Start of SOURCE DOCUMENT

But these are like the conversations where you see how much of care is in there. Like nothing else would make you do this. Like I don't believe in monetary motivation when someone tells you such stories. In your case, why would you care? Yeah, why would you care? Like why would you care so much about this specific?
overall okay Yeah, I think it's your part. The first part is like my own personality. I'm extremely obsessive. So I think that that's a major part, but the main part is like I am like I can see that I one of the main hiring questions I ask is what do think the word is going to look like in 10 years? And what do you want it to look like in 10 years? Or are those the same? And if you answer like I think it's gonna look like something horrible.
And then you answer, okay, what do want it to look like? Not horrible. And then, okay, you sort of like are lacking the point. But my point is like, I envision this future in 10 years, where we basically have this abundance thanks to AI, and the only scarcity that's really left is this like scientific discovery part. And for me to care about this, it's more like I really just want to build a future for all of the people I really love, and all of the people I care about, because they deserve it. Like that's it, like, okay sure I can be like, shit I wanna become a billionaire. Okay, why don't you just go work in finance? Like what's the point of doing this then? Like the point is actually changing, like putting a dent in the universe so you can make the universe a better place for the people that you love. And if you're not really doing that, you don't have to do it in tech, you don't have to do it in whatever, whatever. That's really the point of everything, right? Just leave the things as you found them in a better place. That sounds like very cliche, but that's just the truth.
But also, among all the stories and novel motivation behind everything you do, there must be some moments that it got really tough too, right? Like did you guys have this near-death moment and also doubting and trying to see, okay, like you just need to get over this and then probably it's gonna be better. Like let's talk a little bit about those moments.
Yes. I mean the only real failure is when you die. Right? Everything that keeps you, like if we do a mistake and whatever, as long as we don't die it doesn't really matter, as long as we learn from it and move forward. There's gonna be periods where you feel like this gut wrenching pain of anxiety, like you really like, it's extremely comfortable but at the start it's like sort of less and then as you progress forward it's like
You don't really get used to it, but you get more tolerant to it and you become more and more resilient. It's like from my past, hardship trains the faithful. It's not like I magically spawned and everything was fine and then I magically appeared in this position. It's just constant suffering. That is what it's like when you build a startup or when you build a company. It's just constant suffering. There's no glamour to it. And to keep going when things are tough is like...
In context it changes, right? Like for some people, when they give up, they find the next thing that is the right match for them. Some they don't give up and then they persist on the thing. I always say like sometimes you don't know what you do, but you at least know what you don't want and then you start experiment. And if you drop one experiment for a better experiment,
It's- if you're pivoting, then it's like you're pivoting for a reason to find something better. ⁓ But, like, for me at least, like, I have this vision of the future, like, this is something I really need to work on. It's not like, I have this my own personal mission that I want to fulfill. Like, I know my own purpose. I know I need to do this. This is why I exist. So, like, for me, like, giving up is not an option. I don't see why I would do that. Or anymo-
And that's also me being like kinda failing to see other people's perspective because I've always been like this. I've always had this mission in my head that I want to improve the world in the way I think it, in a way that I think is good. But the semantics between of getting from A to B doesn't matter. So if you start, like with our chips, we started doing spatial reconfigurability.

End of SOURCE DOCUMENT

** STATED EXERCISE **
Extract the passage of the transcript from "But these are" to "about this specific?", word for word. Rely only on the transcript above.

Start of EXTRACTED RECORDS

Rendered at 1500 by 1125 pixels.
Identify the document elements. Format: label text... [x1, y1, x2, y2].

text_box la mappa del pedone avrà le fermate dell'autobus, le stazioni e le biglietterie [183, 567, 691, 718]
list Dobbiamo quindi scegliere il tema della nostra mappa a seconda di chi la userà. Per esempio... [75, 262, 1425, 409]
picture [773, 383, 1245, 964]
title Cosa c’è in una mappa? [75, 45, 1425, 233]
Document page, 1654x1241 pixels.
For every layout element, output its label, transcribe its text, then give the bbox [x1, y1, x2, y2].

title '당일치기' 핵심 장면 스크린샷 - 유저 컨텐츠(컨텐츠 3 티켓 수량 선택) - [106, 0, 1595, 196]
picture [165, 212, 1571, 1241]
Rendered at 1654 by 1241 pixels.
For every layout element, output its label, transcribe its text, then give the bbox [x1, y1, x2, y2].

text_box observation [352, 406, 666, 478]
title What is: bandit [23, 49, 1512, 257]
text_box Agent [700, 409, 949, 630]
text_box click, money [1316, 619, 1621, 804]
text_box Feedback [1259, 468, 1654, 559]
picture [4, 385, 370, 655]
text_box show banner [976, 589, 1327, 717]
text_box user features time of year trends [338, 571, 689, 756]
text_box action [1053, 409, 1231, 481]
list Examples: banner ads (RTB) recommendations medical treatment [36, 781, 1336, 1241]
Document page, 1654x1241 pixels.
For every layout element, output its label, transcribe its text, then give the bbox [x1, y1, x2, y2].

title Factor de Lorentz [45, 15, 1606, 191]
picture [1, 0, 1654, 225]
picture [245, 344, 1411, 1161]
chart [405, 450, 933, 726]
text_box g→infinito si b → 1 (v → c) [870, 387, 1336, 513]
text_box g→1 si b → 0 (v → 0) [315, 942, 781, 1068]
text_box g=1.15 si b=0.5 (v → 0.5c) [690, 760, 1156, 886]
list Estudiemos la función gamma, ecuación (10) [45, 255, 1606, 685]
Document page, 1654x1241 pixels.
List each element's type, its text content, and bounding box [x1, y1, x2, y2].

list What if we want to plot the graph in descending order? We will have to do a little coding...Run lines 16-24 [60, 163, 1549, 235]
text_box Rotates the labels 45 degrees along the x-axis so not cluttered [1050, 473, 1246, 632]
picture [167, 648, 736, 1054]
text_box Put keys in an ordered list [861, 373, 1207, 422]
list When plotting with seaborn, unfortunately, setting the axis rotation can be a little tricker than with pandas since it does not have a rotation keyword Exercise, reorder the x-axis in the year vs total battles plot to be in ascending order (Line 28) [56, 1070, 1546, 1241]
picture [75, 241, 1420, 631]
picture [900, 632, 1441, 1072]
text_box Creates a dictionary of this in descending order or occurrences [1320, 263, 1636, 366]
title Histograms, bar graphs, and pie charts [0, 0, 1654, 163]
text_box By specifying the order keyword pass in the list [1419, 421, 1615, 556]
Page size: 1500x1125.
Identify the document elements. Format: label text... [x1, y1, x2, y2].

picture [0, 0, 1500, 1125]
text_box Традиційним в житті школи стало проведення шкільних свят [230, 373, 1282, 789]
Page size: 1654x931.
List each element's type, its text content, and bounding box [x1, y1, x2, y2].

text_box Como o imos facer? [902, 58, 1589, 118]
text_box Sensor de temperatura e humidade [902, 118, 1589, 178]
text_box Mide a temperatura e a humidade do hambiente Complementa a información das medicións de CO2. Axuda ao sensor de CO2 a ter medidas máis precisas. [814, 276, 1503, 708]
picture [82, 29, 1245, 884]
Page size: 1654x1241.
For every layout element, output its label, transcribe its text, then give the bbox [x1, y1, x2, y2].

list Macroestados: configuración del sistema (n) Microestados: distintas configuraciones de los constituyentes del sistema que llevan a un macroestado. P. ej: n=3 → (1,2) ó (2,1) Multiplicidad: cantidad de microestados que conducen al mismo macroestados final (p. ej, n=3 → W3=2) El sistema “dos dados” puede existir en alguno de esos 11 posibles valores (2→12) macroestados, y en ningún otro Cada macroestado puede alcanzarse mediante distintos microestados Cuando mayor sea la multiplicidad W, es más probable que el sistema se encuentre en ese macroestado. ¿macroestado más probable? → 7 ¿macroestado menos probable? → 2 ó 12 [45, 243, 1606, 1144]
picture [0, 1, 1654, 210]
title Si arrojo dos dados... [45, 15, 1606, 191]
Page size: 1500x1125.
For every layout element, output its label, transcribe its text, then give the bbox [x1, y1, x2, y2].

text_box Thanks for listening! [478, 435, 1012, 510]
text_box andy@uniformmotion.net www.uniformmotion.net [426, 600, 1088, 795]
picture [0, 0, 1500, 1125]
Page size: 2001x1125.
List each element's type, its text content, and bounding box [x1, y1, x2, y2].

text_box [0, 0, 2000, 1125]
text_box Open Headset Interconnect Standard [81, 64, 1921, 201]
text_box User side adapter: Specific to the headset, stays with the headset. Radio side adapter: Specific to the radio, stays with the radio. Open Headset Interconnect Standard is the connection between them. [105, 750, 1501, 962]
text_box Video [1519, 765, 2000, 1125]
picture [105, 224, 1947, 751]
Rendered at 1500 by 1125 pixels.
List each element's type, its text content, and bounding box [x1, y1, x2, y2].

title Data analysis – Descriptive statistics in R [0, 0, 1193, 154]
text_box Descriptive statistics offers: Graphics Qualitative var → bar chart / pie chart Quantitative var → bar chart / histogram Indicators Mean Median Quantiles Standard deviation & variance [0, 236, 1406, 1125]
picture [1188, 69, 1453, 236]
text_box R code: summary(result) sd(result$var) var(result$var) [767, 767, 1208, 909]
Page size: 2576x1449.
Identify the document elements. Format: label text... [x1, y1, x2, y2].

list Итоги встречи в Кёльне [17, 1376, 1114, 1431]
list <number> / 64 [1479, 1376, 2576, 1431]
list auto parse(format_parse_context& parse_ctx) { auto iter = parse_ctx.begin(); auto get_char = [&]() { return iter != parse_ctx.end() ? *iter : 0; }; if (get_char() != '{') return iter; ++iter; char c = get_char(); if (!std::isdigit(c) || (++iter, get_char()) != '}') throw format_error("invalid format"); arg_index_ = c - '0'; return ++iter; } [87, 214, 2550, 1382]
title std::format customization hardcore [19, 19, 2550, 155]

End of EXTRACTED RECORDS

** RESPONSE TO THE EXERCISE **
But these are like the conversations where you see how much of care is in there. Like nothing else would make you do this. Like I don't believe in monetary motivation when someone tells you such stories. In your case, why would you care? Yeah, why would you care? Like why would you care so much about this specific?